Saturday, May 31, 2008

The conclusion to a sermon on abiding

When I set out to take a sabbatical there were two reasons. The first was a lot of what Walker Percy wrote about: there was a moment where I fell through the ventilation shaft and landed in green house with a mentally ill woman who helped me get my strength back. Except it wasn’t a woman it was a elderly physician with a peculiar need to laugh out loud who took me to Africa and enjoyed watching my world get turned upside down. Having slept with Fred Stone for three weeks, beginning each day by seeing him and wondering if he was still breathing I think I might have preferred . . . well, let’s leave that one alone. But the effect was the same.
My world was shaken, the fantasies I nurtured where contradicted; the life I had crafted was being stripped by one village full of suffering people after another. Having returned to this again and again my ability to use the old definitions were slipping away, what Eliot called the old dispensations were no longer satisfying. Mostly though I was being grounded. When I shared that with Kathy it became transparent that if such change were to happen, we would need to see it together. The life I had crafted had a few aspects were she was shall we say a part. So the sabbatical is intended to be a moment where we try to make sense of the world where there are giants afoot.

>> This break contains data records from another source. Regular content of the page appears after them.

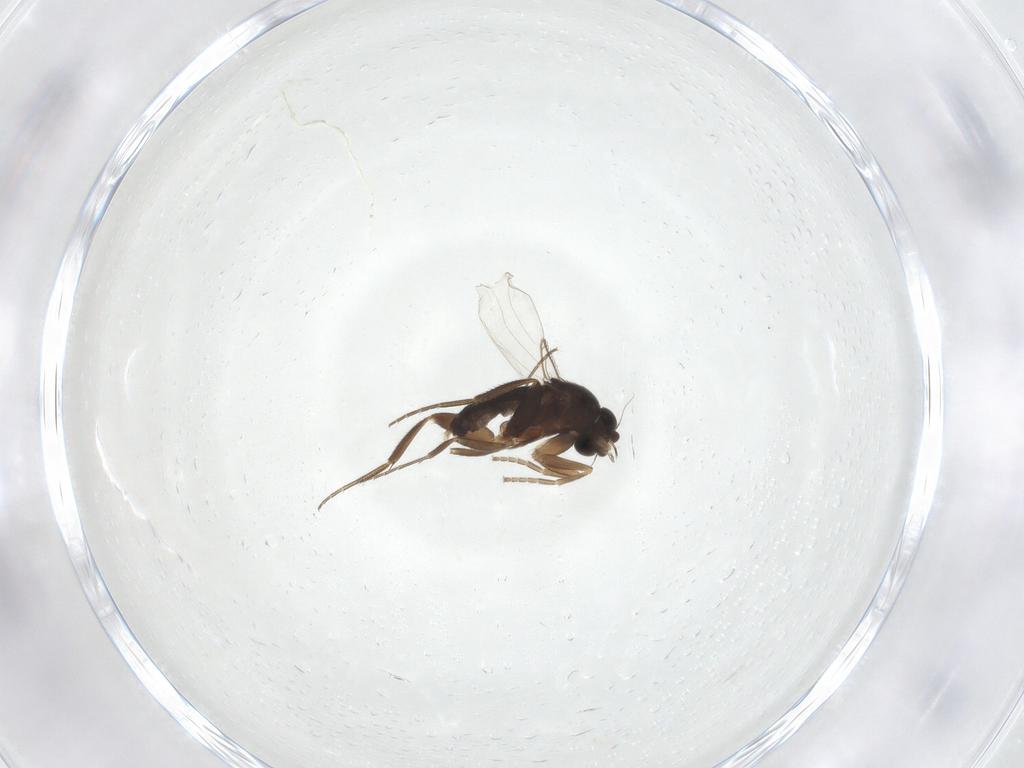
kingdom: Animalia
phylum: Arthropoda
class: Insecta
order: Diptera
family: Phoridae
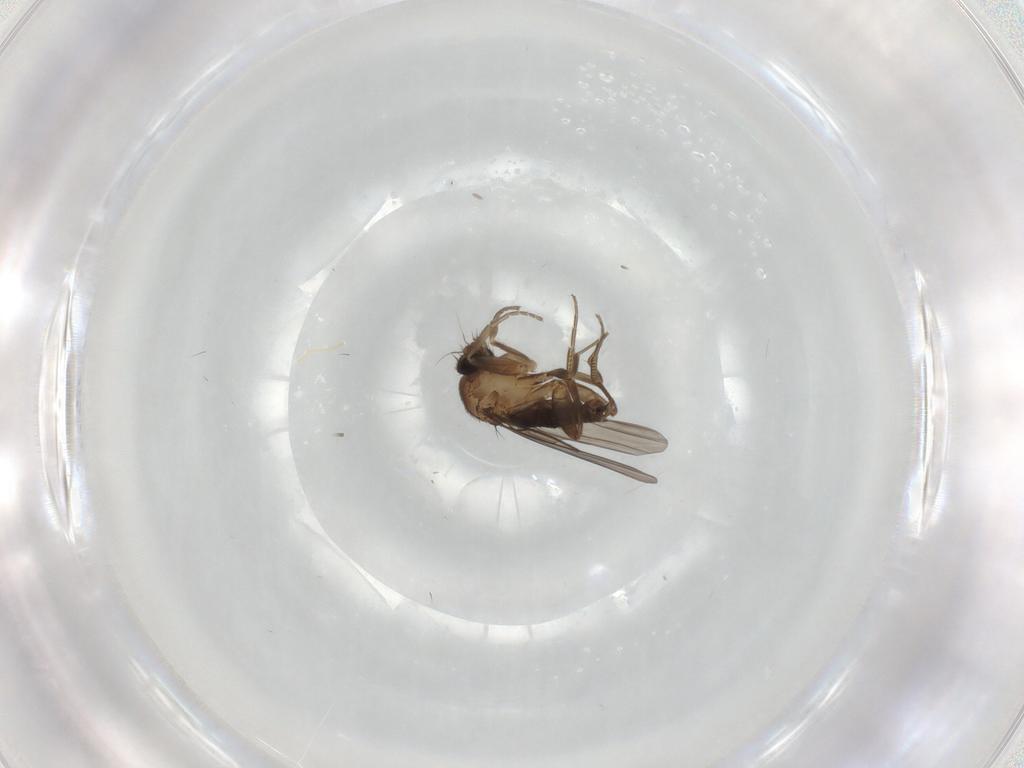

Yet, the bigger theme, and bigger question is one of abiding. As I shared with you before I had come to believe that abiding meant staying put, digging in, remaining in a place for the long haul. The quiet intent was to use the sabbatical to explore a theme that would let me stay in a church more than five years- or to simply stay anywhere more than five years. My intent was to reflect upon the charge of Jesus to abide as a means of finding the secrets of staying put. Much to my chagrin all the exegesis I have done suggests that abiding has nothing to do with digging in or staying put, but everything to do with being faithful in the midst of change, being true, finding peace in a fluid world.
Don Klug spoke the truth to me the other day and I didn’t want to hear it. A good elder does this for pastors. They do other things as well, but what he said was: this is a different church from when you came. What I didn’t want to hear is that I had changed it. I am still a bit nervous about that. I want to say that the church changes and grows, is pruned or made other by the power of God, not me. But that is a lot of the fear of the promise land. What if the fears of the Israelites was not that it was going to be hard, but that they would be the ones to mess it up, make the promise land less than promising?
This is the great thing about living a life in your head, letting your ideals percolate and rumble about for decades. They are free and safe from reality, from, well, real life. Abiding it seems has a lot to say to this when we realize that Jesus is calling his disciples to abide in him the day before he is crucified, the day before he dies, he tells his disciples to live in him. Abiding is not so much a safe zone. Jesus says abide in me and then twenty four hours later he is being crucified; that’s a hard thing to abide.
Deep within the notion of abiding there seems to be a kind of grounding that is more than simply sticking around or staying put. I am growing to believe that what Kierkegaard called being transparently grounded in God is what it means to abide. But what do we do with a God who is so terribly earthy, so broken, so fragile? It’s great to abide in Jesus if he is some kind of transcendent ideal that doesn’t change and holds the key to all the promises of life. He makes all the promises as he is being crucified.
My hope is that 10 weeks in Africa with my family will shed some light on this. People in Malawi are quite often abiding in as much joy as they are suffering. I am still not sure how that can be.
Today marks the culmination of more than a year of preparation to see and ask these questions. I know I go with your blessings and your prayers. And for this I thank you.
Two weeks ago we took all our children and their special friends out to lunch. After the food had come and gone and the check arrived and was satisfied, our youngest, Dave, turned to me and slapped his legs and said, “so, are we good to go here?” I smiled and looked at him and said, “yes, we are good to go.” Amen.